Sauf que celui-là me colle à l’esprit depuis des années. Autrefois, quand le monde était jeune (encore au XXe siècle), parallèlement à écrire, à commencer à ordonner des briques d’univers, je tripatouillais des potentiomètres et des enveloppes de filtre en rêvant de posséder des trucs comme ça :
(C’est donc un ARP 2600, synthétiseur mythique des années 70-80 qui s’échange aujourd’hui sur le marché de l’occasion aux alentours de 7500 €…)
J’ai eu quelques synthés, j’ai même joué dans quelques groupes dans mes années étudiantes, mais sans grande compétence : globalement, je joue mal de tout (je manque de patience, et donc de pratique).

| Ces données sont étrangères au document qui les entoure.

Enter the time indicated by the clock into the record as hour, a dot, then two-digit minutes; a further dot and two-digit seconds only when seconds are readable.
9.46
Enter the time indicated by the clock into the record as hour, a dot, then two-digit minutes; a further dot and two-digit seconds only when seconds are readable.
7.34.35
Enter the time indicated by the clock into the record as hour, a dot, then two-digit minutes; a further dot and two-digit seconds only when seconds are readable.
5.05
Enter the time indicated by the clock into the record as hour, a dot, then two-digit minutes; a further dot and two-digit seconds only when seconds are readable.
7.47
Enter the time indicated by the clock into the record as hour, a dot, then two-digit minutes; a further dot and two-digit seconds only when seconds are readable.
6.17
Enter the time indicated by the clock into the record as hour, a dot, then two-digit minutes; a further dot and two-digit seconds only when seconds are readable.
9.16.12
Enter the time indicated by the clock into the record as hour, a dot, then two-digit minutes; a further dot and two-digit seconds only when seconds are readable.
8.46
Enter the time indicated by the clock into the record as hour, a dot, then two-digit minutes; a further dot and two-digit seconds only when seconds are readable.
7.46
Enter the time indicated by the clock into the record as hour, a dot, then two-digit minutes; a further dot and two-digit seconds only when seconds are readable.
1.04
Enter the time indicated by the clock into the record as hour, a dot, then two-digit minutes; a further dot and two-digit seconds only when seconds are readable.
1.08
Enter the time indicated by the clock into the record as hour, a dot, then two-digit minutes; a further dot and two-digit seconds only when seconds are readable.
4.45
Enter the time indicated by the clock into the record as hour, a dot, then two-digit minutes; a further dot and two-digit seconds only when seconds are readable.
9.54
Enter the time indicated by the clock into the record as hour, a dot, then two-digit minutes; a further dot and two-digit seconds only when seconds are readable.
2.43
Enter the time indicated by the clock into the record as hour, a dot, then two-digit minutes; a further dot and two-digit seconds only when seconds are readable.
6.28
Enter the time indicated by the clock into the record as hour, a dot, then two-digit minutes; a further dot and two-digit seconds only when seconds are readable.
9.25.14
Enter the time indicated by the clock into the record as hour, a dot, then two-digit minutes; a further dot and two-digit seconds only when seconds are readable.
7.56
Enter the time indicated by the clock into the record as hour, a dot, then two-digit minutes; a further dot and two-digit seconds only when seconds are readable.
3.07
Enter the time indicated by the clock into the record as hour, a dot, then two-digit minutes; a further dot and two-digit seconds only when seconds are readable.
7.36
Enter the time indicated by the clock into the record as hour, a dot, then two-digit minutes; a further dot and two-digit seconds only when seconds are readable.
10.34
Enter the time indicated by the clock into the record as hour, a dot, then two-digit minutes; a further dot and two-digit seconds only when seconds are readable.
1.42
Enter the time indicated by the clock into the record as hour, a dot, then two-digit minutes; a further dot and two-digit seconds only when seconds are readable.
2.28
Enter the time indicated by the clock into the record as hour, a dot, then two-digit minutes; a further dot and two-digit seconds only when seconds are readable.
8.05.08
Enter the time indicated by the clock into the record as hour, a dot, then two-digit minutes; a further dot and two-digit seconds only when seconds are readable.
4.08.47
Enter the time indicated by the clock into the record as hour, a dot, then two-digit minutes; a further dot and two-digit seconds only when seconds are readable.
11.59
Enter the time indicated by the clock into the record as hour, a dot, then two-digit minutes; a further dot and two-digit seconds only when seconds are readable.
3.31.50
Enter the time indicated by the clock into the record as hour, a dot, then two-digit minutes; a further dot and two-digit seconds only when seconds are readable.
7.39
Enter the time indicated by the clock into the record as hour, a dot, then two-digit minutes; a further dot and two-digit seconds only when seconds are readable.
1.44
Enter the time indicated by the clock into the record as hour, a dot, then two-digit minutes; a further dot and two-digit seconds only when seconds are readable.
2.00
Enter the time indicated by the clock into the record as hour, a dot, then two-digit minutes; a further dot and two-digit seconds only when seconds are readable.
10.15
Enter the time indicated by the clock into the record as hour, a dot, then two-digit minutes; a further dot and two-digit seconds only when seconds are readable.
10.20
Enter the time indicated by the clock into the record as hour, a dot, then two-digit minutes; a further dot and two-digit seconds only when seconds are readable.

Par contre, façonner du son et jeter quelque part ces centaines de lignes mélodiques qui viennent régulièrement me hanter l’esprit a toujours été une envie de longue date, sur laquelle j’avais plus ou moins fait une croix en raison du casse-tête décourageant qu’était la technique du home studio (câbler un studio avec des synthés et des expandeurs en audio et en MIDI, réussir à configurer et piloter tout ça pouvait prendre des heures à la moindre session de travail).
Avance rapide sur quinze ans : l’informatique a tellement progressé qu’aujourd’hui, on peut avoir l’équivalent de dizaines de milliers d’euros de sons et de matériel physique émulés dans un simple ordinateur à travers un studio numérique type Ableton Live.
Donc voilà :
Cette portion de l’espace de mon bureau est mieux occupée ainsi qu’à servir de vide-poche monumental où la stratification géologique peut parfois remonter à cinq ans d’archives. J’ai à peine reçu les joujoux (qui coûtent une fraction d’un vrai synthétiseur physique) et commencé à reprendre contact avec ces bons vieux LFO, enveloppes ADSR et arpégiateurs, mais une chose est sûre, je m’éclate. Toutes les barrières technologiques qui me décourageaient il y a quinze ans sont tombées entre temps et on ne passe plus sa vie à se battre contre les machines, mais à s’en servir.
Je n’ai strictement aucune idée de ma compétence générale dans ce domaine, et si mes petits pouic pouic buzz buzz ne sortent jamais de mon disque dur, ce n’est pas un problème. La création a pour première vocation celle de nourrir l’âme de son créateur, et c’est bien le rôle que j’entends lui faire jouer.